DATA PROVIDED below:

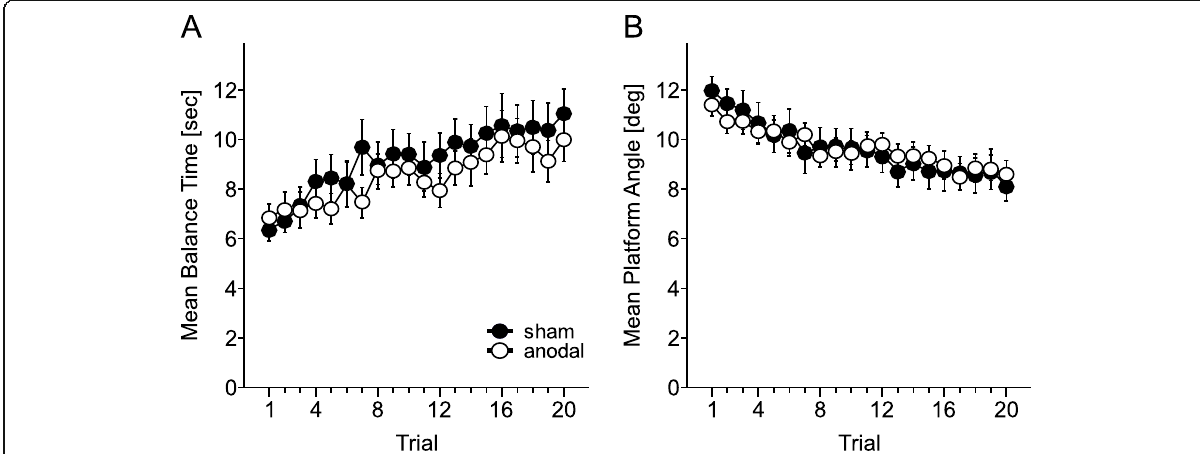
Fig. 4 Mean balance time and standard error of the mean ( a ), and mean platform angle and standard error of the mean ( b ) across the 20 learning trials. Black: sham group, white: anodal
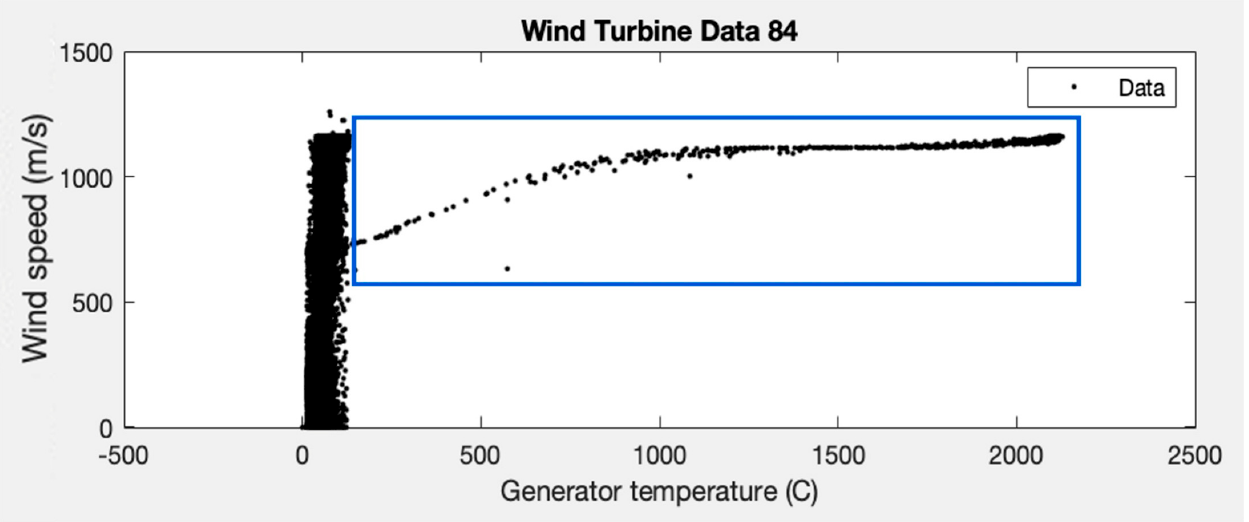
Figure 2. Erratic behaviour of the wind turbine 84 for the wind speed and the generator temperature variables.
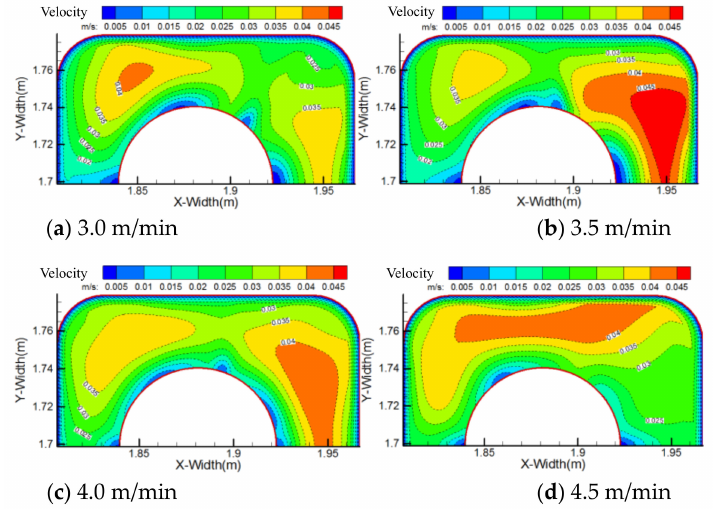
Figure 10. The flow speed distribution of molten steel on the surface of mold under different casting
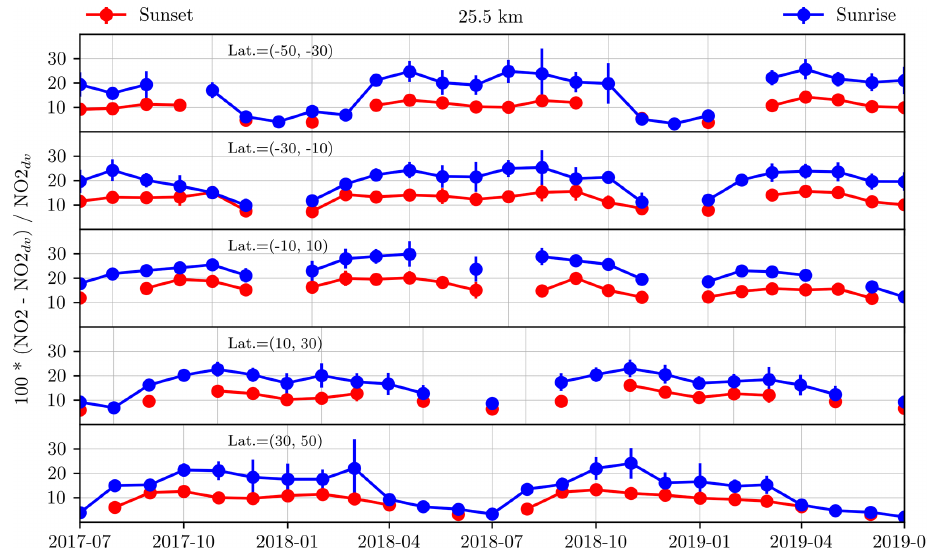
Figure 8. Mean difference between the SAGE v5.1 and diurnally varying (dv) retrievals for SAGE III/ISS sunset and sunrise NO 2 at 25.5km. The error bars are the standard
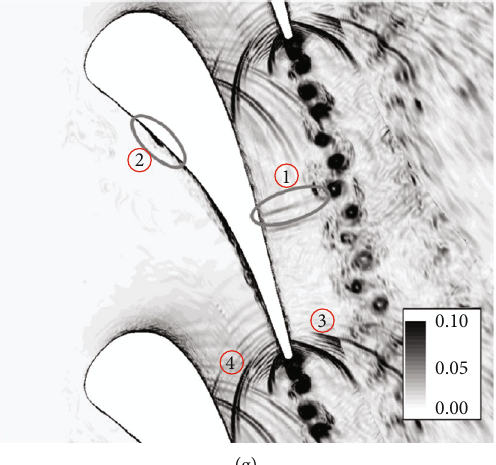
Figure 5: Dimensionless density gradient contours of fl ow condition MUR235: (a) SST-RANS result; (b) SST-URANS result; (c) Menter SST- SAS result; (d) Menter SST-DDES result; (e) present SAS result; (f) time-averaged result of present SAS; (g) LES result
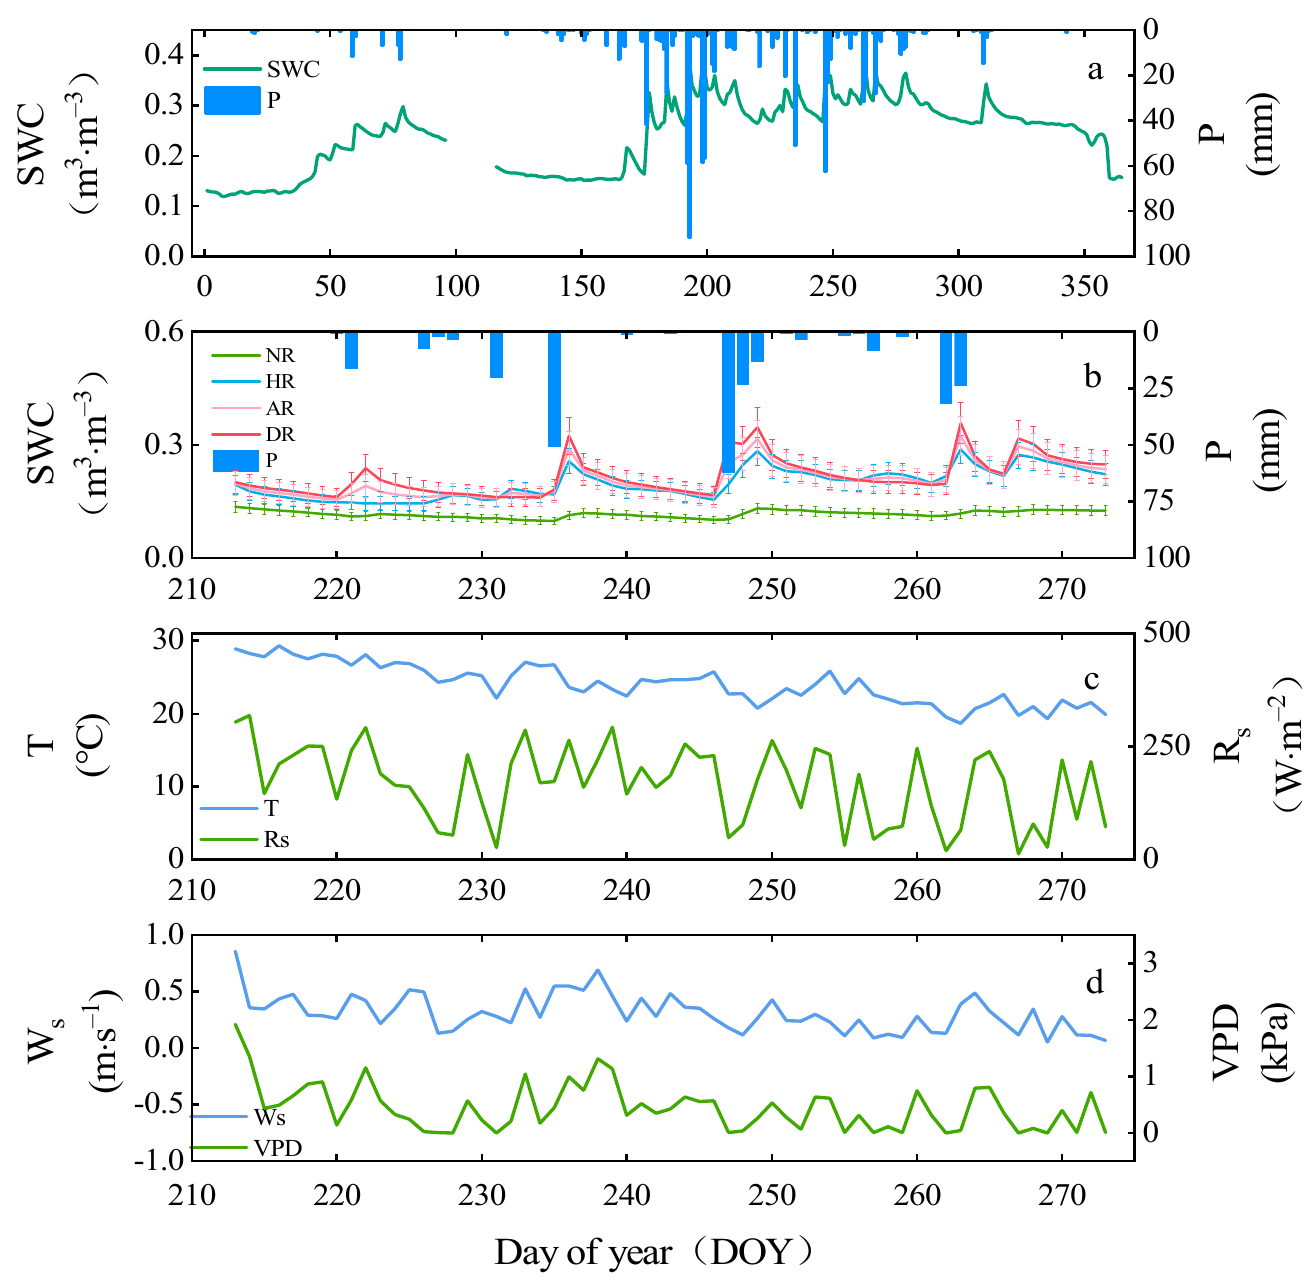
August 1 and the minimum value on September 26, with an average value of 0.31 m · s − 1 . The VPD varied from 0 to 1.92 kPa, with an average of 0.44 kPa.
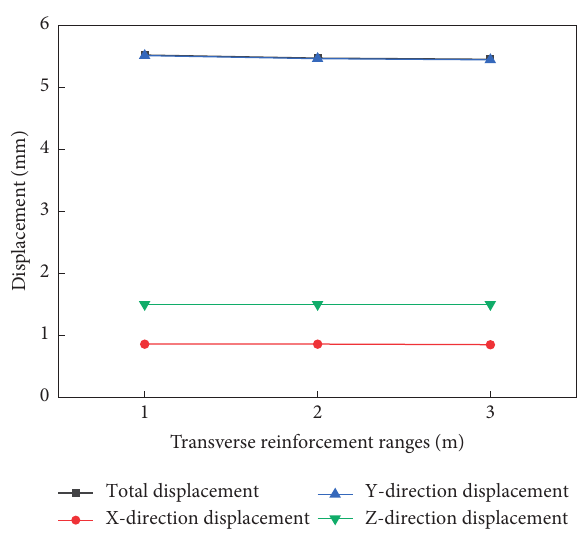
Figure 8: Displacement under transverse reinforcing ranges of 1m, 2 m, and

End of DATA PROVIDED.

#### WORK REQUIRED
Write out exactly the lines that run from the one containing "August 1 and" to the last line of the entries above, both ends kept, pictures left out.

#### EXERCISE ANSWER
August 1 and the minimum value on September 26, with an average value of 0.31 m · s − 1 . The VPD varied from 0 to 1.92 kPa, with an average of 0.44 kPa.
Figure 8: Displacement under transverse reinforcing ranges of 1m, 2 m, and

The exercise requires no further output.